Media Matters notes that there's "No room for progressives on cable news inauguration coverage" and also "No room for progressives on primetime in inauguration coverage either." My first inclination here is to say that it's a Republican inauguration, so there are mostly Republicans watching, so the coverage is geared toward them. It'd be interesting to make this comparison again when a Democrat is inaugurated; then we'd know whence the bias comes.
Chrenkoff says all the coverage of Iraq is bad news. It's hard to argue that's not true, but I'm not convinced that it's the result of a liberal bias. I commented that I think it's more a result of a corporate bias. Since these all the organizations reporting news rely on advertiser dollars, they want to get the largest audience possible.

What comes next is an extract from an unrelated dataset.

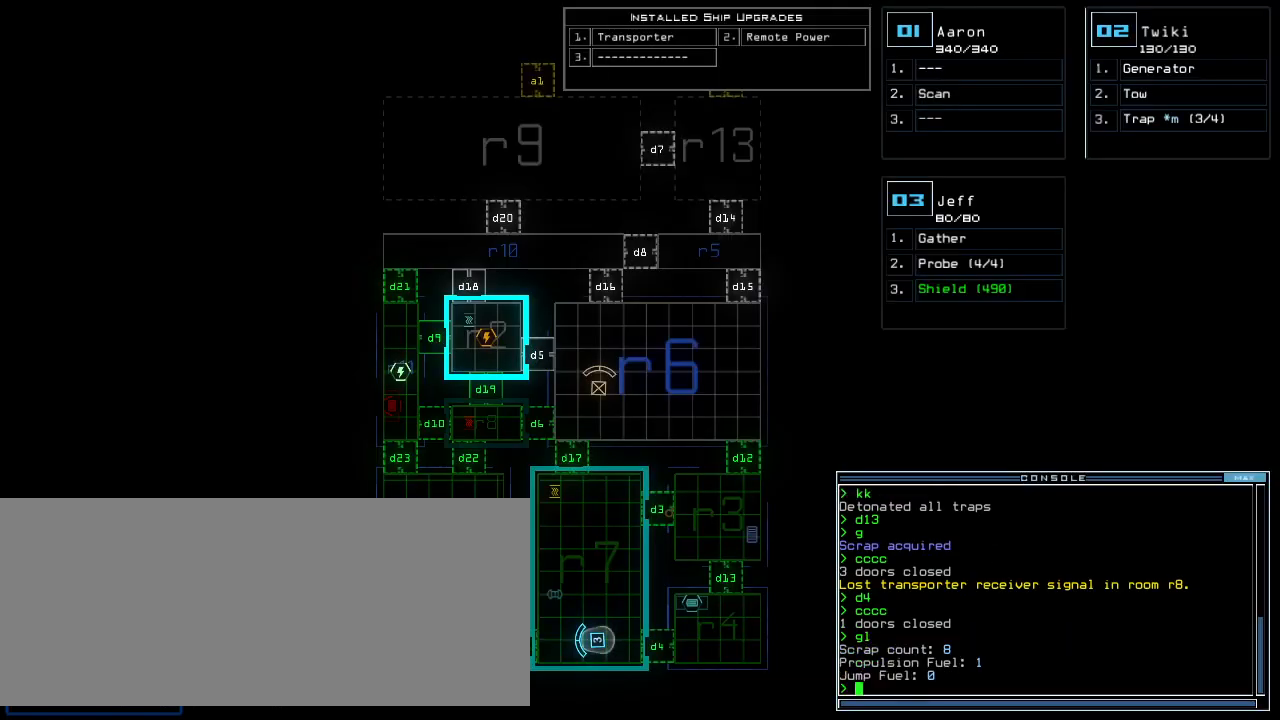
{"keys": [], "events": []}
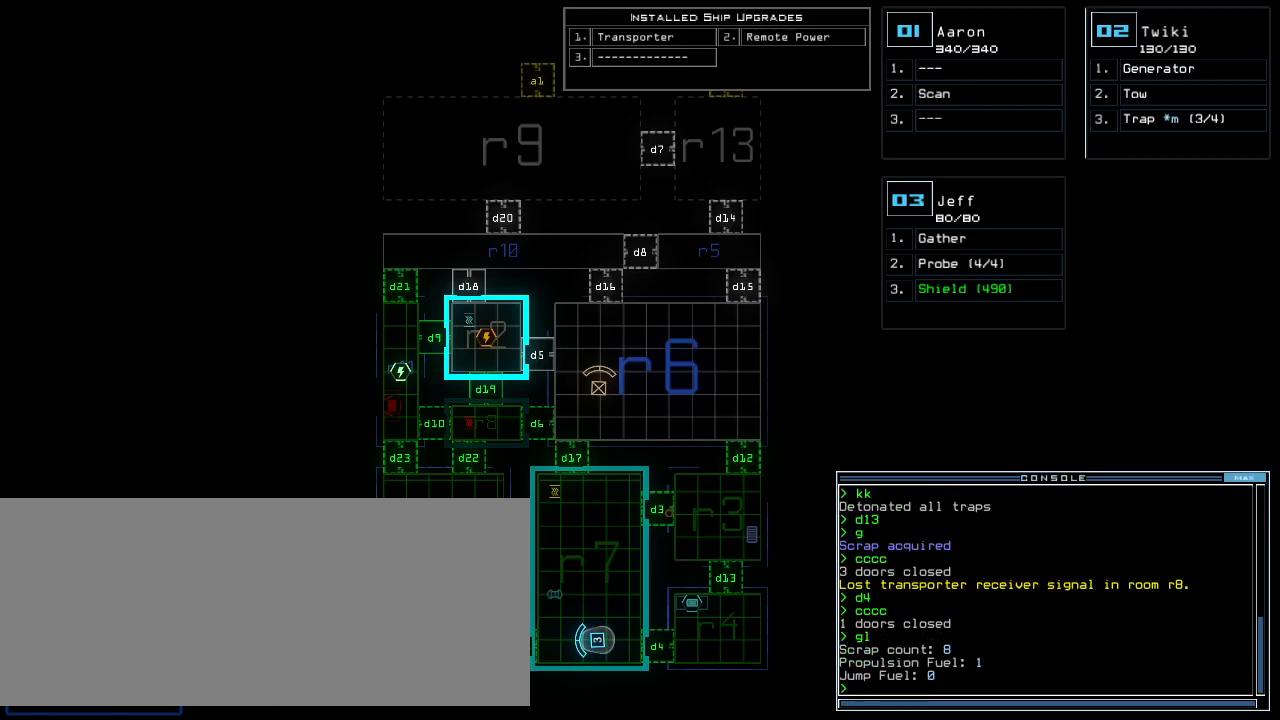
{"keys": [], "events": []}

Bad news sells; it's more entertaining than good news.
You can see this also in how West Nile is talked about in the news far more than automobile deaths, in spite of being much less prevalent. (At this point, my gentle reader might find it entertaining to try to say "virus bias" five times fast.)

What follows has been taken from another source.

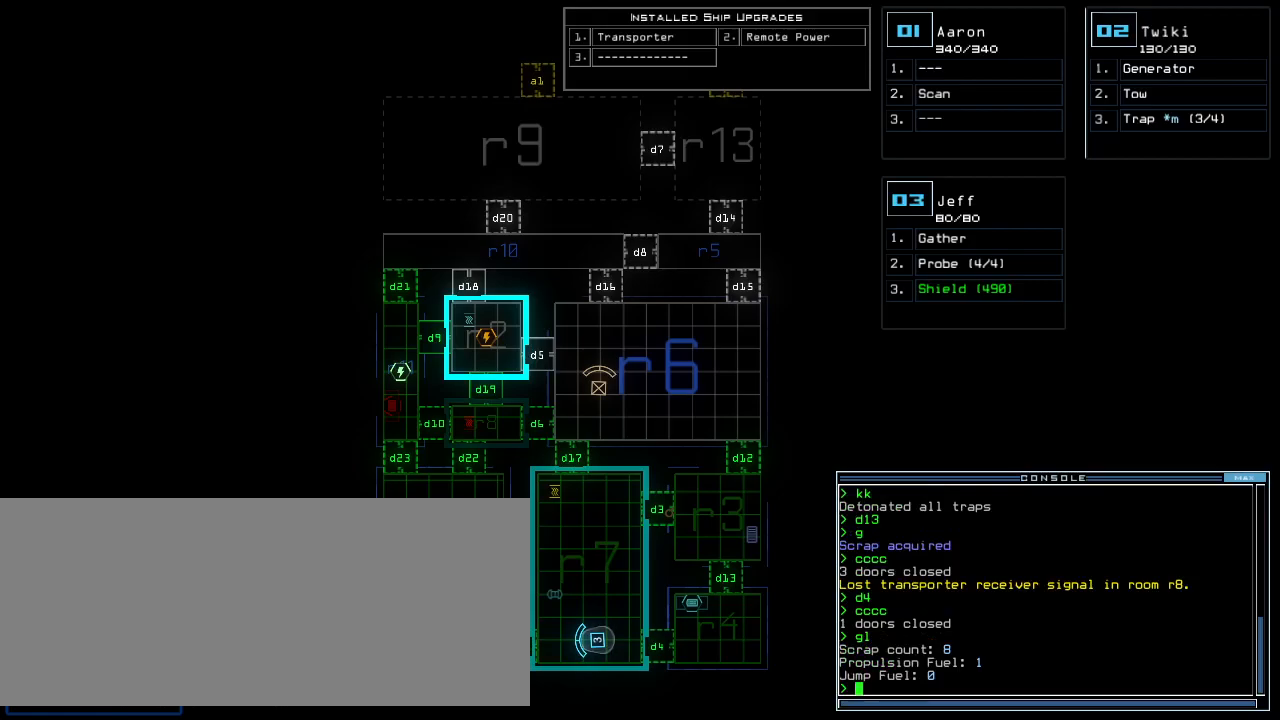
{"keys": [], "events": []}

Rebecca MacKinnon worked for CNN and now has something to say about how they've gone downhill in a quest for ratings and revenues. My favorite quote:
Any person who thinks that he or she can sit on the living room couch every night and be spoon-fed the truth is highly delusional.(I heard about it from a post on Joho the Blog.)
What she's saying connects neatly with what Jon Stewart has been saying about the media lately too. "It's lazy, and it's corporate."